Berlin : Tödliche Messerstiche am Badesee

Gestern begann Mordprozess gegen 17-Jährigen. Er soll am Tegeler See einen 23-Jährigen erstochen haben

Kerstin Gehrke

Ein Streit um den Müll an einer Badestelle – mehr war es nicht. Doch auf die Aufforderung, ihren Unrat wegzuräumen, reagierten die angesprochenen Jugendlichen gereizt. Am Ende zog ein 17-Jähriger ein Messer und erstach einen 23-Jährigen. Seit gestern beschäftigt der Fall eine Jugendstrafkammer des Landgerichts.

Vier Jugendliche im Alter zwischen 17 und 19 Jahren sitzen ein halbes Jahr nach dem tödlichen Streit vor Gericht. Erol A. ist der Hauptangeklagte. Er muss sich wegen Mordes verantworten, seine Freunde Ugur, Evrim und Marius wegen gefährlicher Körperverletzung und Beteiligung an einer Schlägerei. Erol A. werde sich in der Verhandlung äußern, kündigte sein Verteidiger an. Er werde erklären, „dass er nicht weiß, was ihn getrieben hat“.

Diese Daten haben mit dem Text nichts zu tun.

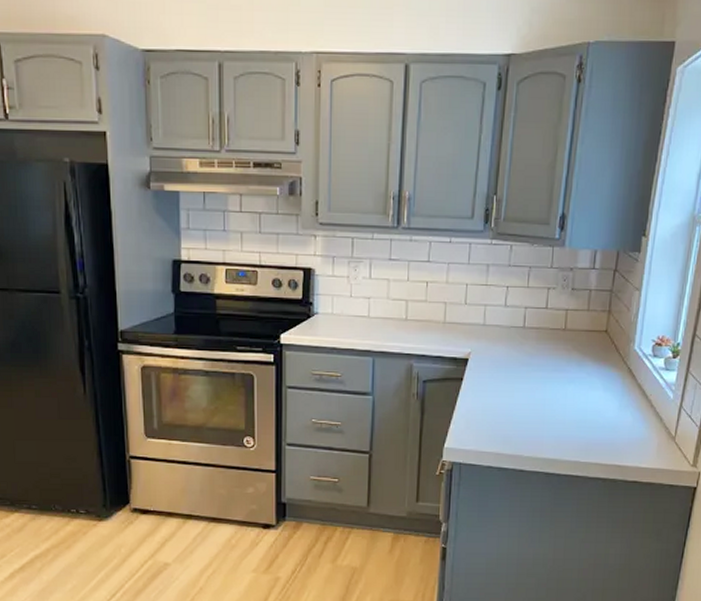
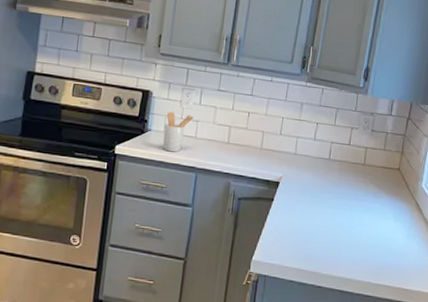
utensil holder: none [332,289,364,336] -> present [162,111,194,153]

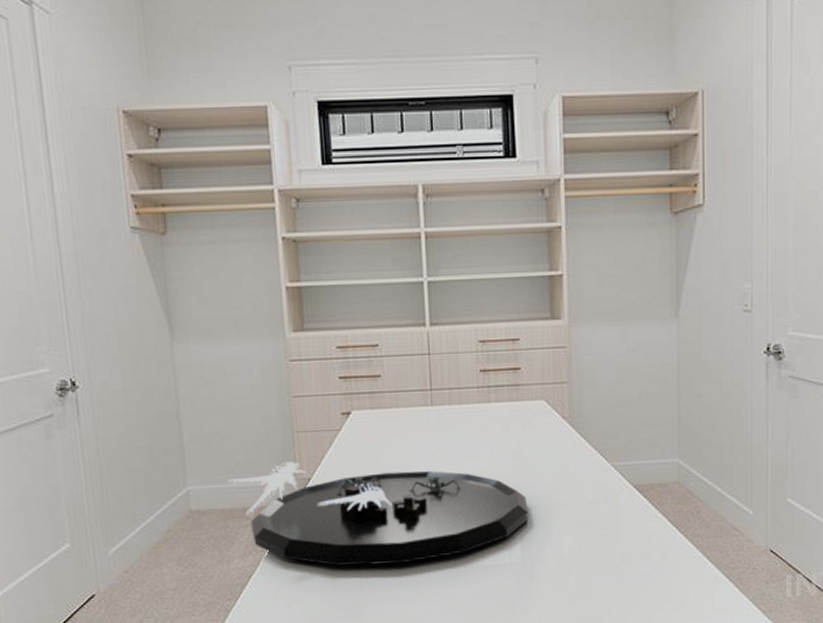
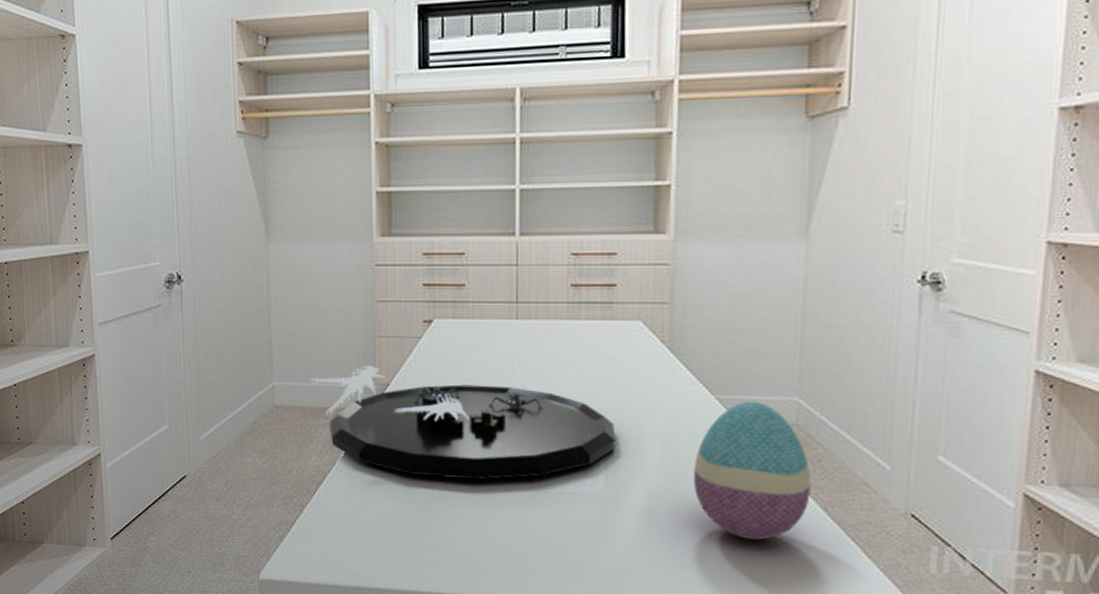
decorative egg: none [596,465,693,588] -> present [693,401,811,540]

Der folgenschwere Streit begann mit einer harmlosen Bemerkung. „Heb mal die Folie auf“, soll ein 45-jähriger Badegast einen der Angeklagten aufgefordert haben. Evrim T. hatte gerade einen Döner gegessen. „Das Papier hatte ich auf der Bank vergessen“, meinte er nun im Prozess. „Ich habe mich gewundert, warum der Mann das nicht netter gesagt hat.“ Etwas später soll der 45-Jährige, der sich mit Frau und Kind am Wasser erholen wollte, auch Ugur A. wegen eines Müllhaufens angesprochen haben.

„Wir haben uns dann gegenseitig beleidigt“, meinte der 18-jährige Ugur. Es sei zu einem Gerangel gekommen. Den Ermittlungen zufolge schlugen alle vier Angeklagten auf den Mann ein. In der Schilderung von Ugur A. aber hörte es sich an, als wären sie trotz deutlicher Übermacht verschreckt gewesen. In „Panik und Hektik“ habe er einen Knüppel gegriffen und ein- oder zweimal zugeschlagen, behauptete der 18-Jährige. Der 45-Jährige erlitt dadurch Prellungen und Schürfwunden.

Das spätere Opfer, Darius E., war an jenem späten Nachmittag im Juni mit ein paar Freunden an der Badestelle „Im Saatwinkel“. Er sprang auf und wollte dem in Bedrängnis geratenen Badegast helfen. Er rang mit einem der vier Angeklagten, als Erol A. laut Anklage mit einem Klappspringmesser zustieß – von hinten und mit voller Wucht. Der Stich traf die Lunge des Opfers. „Ich hab’ da einen abgestochen“, soll Erol A. gerufen haben. Darius E. starb wenig später trotz einer Notoperation.

Für Erol A. war es nicht der erste Angriff mit einem Messer. Nur zwei Monate vor der Bluttat am Badesee war er zu einem Jahr auf Bewährung verurteilt worden. Damals hatte er auch ein Antiaggressionstraining absolviert. „Wahrscheinlich hätte die Vortat härter geahndet werden müssen“, erklärte der Verteidiger am Rande des jetzigen Prozesses. Doch durch das Glück, sanft angefasst zu werden, habe er Wichtiges einfach nicht gelernt. Der Prozess wird am 20. Dezember fortgesetzt.